**Passage for review**

+++

Home | About | Sematext search-lucene.com search-hadoop.com
 Search Hadoop and all its subprojects:

Switch to Threaded View
MapReduce, mail # user - Keeping Map-Tasks alive


Copy link to this message
-
Re: Keeping Map-Tasks alive
Yaron Gonen 2012-08-06, 07:23
Thanks.
As I see it, it cannot be done in the MapReduce 1 framework without
changing TaskTracker and JobTracker.
Problem is I'm not familiar at all with YARN... it might be possible there.
Thanks again!

On Mon, Aug 6, 2012 at 1:21 AM, Harsh J <[EMAIL PROTECTED]> wrote:

> Ah, my bad - I skipped over the K-Means part of your original post.
>
> There currently isn't a way to do this with the existing MR framework and
> APIs. A Reducer is initiated upon map completion and the Task JVM is canned
> away after the Maps end. Perhaps you can use YARN to write something of
> what you desire?
>
>
> On Mon, Aug 6, 2012 at 12:11 AM, Yaron Gonen <[EMAIL PROTECTED]>wrote:
>
>> Thanks for the fast reply, but I don't see how a custom record reader
>> will help.
>> Consider again the k-means: the mappers need to stand-by until all the
>> reducers finish to calculate the new clusters' center. Only then, after the
>> reducers finish their work, the stand-by mappers get back to life and
>> perform their work.
>>
>>
>> On Sun, Aug 5, 2012 at 7:49 PM, Harsh J <[EMAIL PROTECTED]> wrote:
>>
>>> Sure you can, as we provide pluggable code points via the API. Just
>>> write a custom record reader that doubles the work (first round reads
>>> actual input, second round reads your known output and reiterates). In the
>>> mapper, separate the first and second logic via a flag.
>>>
>>>
>>> On Sun, Aug 5, 2012 at 4:17 PM, Yaron Gonen <[EMAIL PROTECTED]>wrote:
>>>
>>>> Hi,
>>>> Is there a way to keep a map-task alive after it has finished its work,
>>>> to later perform another task on its same input?
>>>> For example, consider the k-means clustering algorithm (k-means
>>>> description <http://en.wikipedia.org/wiki/K-means_clustering> and hadoop
>>>> implementation<http://codingwiththomas.blogspot.co.il/2011/05/k-means-clustering-with-mapreduce.html>).
>>>> The only thing changing between iterations is the clusters centers. All the
>>>> input points remain the same. Keeping the mapper alive, and performing the
>>>> next round of map-tasks on the same node will save a lot of communication
>>>> cost.
>>>>
>>>> Thanks,
>>>> Yaron
>>>>
>>>
>>>
>>>
>>> --
>>> Harsh J
>>>
>>
>>
>
>
> --
> Harsh J
>

+++

**Tasks to carry out**
a) In the mailing-list thread about keeping map tasks alive, what is the only thing that changes between k-means iterations?
b) From the mailing-list thread about keeping map tasks alive, output the passage that starts at the words "Problem is I'm" and ends after the words "your original post.".

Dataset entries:
+++

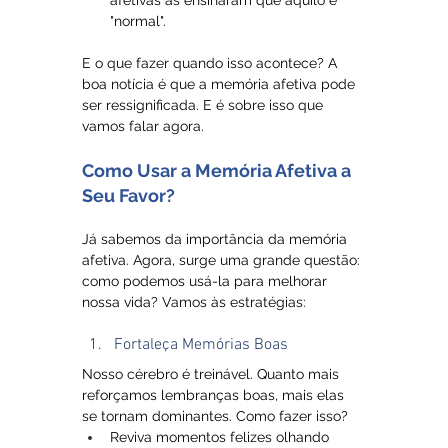
afetivas as ensinaram que aquilo é 
"normal".
E o que fazer quando isso acontece? A 
boa notícia é que a memória afetiva pode 
ser ressignificada. E é sobre isso que 
vamos falar agora.
Como Usar a Memória Afetiva a 
Seu Favor?
Já sabemos da importância da memória 
afetiva. Agora, surge uma grande questão: 
como podemos usá-la para melhorar 
nossa vida? Vamos às estratégias:
Fortaleça Memórias Boas
Nosso cérebro é treinável. Quanto mais 
reforçamos lembranças boas, mais elas 
se tornam dominantes. Como fazer isso?
Reviva momentos felizes olhando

+++

**Activity answers**
a) The clusters' centers.

b)
Problem is I'm not familiar at all with YARN... it might be possible there.
Thanks again!

On Mon, Aug 6, 2012 at 1:21 AM, Harsh J <[EMAIL PROTECTED]> wrote:

> Ah, my bad - I skipped over the K-Means part of your original post.